§ **What this task involves**
Read through the listing and copy every line that contains the word "FloatTracker".

+--

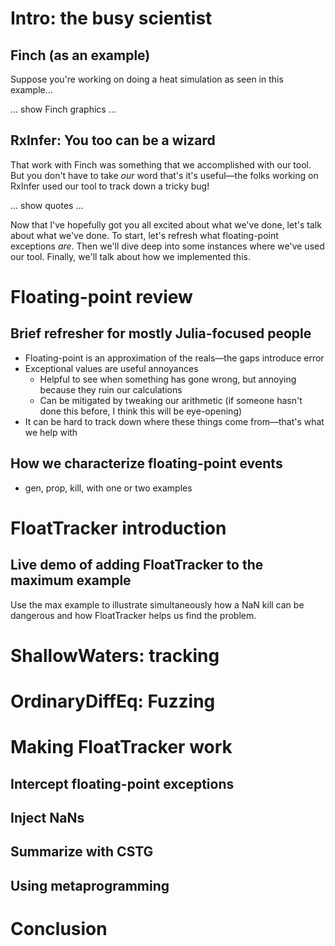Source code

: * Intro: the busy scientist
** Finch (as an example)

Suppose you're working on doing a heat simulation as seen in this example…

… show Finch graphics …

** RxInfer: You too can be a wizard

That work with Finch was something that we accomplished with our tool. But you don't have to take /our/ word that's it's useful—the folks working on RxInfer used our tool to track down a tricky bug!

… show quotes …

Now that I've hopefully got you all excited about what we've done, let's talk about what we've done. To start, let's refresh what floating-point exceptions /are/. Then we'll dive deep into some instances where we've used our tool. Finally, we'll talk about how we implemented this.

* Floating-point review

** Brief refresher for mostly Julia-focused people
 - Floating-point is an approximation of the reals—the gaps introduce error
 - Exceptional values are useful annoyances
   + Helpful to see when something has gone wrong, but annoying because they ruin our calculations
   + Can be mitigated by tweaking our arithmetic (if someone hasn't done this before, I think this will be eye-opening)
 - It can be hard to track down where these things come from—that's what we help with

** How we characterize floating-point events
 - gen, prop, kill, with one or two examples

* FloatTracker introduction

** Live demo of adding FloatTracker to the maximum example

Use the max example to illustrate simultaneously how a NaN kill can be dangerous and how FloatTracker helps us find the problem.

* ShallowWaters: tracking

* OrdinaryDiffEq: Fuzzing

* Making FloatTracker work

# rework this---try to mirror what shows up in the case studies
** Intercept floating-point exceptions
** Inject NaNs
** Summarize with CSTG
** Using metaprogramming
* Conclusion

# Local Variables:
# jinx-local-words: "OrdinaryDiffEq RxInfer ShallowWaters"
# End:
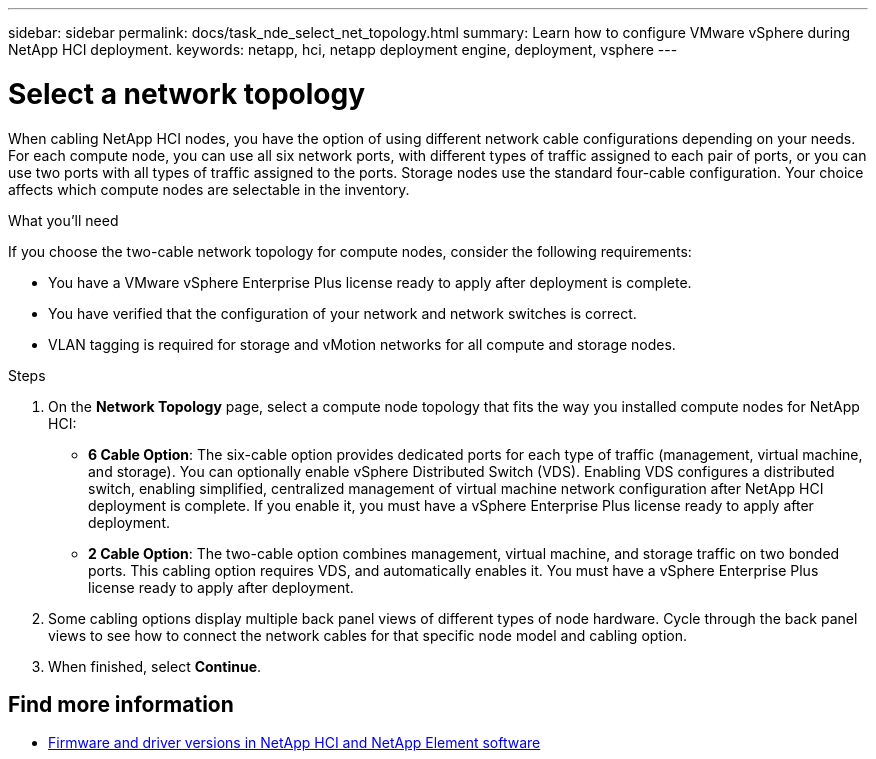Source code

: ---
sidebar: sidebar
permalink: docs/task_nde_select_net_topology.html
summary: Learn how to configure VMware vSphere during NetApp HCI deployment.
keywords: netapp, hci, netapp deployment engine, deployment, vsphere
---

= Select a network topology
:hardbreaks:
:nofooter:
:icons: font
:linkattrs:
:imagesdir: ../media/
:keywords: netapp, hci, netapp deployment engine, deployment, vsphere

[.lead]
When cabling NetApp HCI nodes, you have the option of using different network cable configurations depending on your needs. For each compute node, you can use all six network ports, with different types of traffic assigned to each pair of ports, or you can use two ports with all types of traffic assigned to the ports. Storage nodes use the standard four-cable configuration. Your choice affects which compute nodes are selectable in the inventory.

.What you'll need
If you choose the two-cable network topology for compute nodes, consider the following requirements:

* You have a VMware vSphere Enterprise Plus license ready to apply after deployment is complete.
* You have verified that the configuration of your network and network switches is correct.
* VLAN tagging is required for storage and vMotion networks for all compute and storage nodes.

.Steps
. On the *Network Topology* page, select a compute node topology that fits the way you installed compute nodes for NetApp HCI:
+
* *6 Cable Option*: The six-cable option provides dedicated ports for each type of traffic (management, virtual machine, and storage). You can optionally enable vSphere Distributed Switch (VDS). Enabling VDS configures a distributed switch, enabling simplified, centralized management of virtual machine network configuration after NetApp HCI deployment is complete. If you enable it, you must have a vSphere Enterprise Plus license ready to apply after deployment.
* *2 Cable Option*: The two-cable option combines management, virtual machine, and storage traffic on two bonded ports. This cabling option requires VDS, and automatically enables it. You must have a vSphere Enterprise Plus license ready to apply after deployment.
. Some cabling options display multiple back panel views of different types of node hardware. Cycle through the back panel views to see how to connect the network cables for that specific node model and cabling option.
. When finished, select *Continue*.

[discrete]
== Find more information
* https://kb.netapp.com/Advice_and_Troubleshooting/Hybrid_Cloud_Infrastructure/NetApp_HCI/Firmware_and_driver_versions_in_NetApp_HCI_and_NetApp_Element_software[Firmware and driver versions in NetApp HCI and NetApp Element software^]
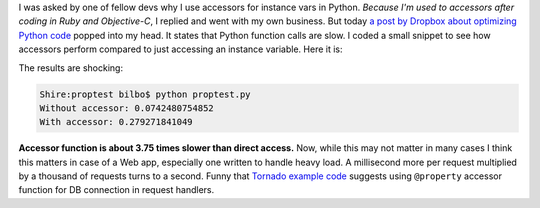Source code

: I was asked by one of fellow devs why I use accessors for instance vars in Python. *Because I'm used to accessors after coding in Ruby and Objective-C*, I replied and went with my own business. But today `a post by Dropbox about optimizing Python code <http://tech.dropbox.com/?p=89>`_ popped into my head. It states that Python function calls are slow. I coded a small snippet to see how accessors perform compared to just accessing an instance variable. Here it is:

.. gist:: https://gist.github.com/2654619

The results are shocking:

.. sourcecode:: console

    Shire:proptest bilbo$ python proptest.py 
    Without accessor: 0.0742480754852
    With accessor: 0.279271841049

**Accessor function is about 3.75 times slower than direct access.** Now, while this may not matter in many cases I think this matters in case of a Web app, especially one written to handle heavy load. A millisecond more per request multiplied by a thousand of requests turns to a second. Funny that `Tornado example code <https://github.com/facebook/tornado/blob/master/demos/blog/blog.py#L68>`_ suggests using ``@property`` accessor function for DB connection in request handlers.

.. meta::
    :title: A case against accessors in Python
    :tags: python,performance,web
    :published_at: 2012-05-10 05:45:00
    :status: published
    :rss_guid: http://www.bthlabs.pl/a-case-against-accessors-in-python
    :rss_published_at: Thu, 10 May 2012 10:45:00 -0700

+--

§ **Final answer**
* FloatTracker introduction
** Live demo of adding FloatTracker to the maximum example
Use the max example to illustrate simultaneously how a NaN kill can be dangerous and how FloatTracker helps us find the problem.
* Making FloatTracker work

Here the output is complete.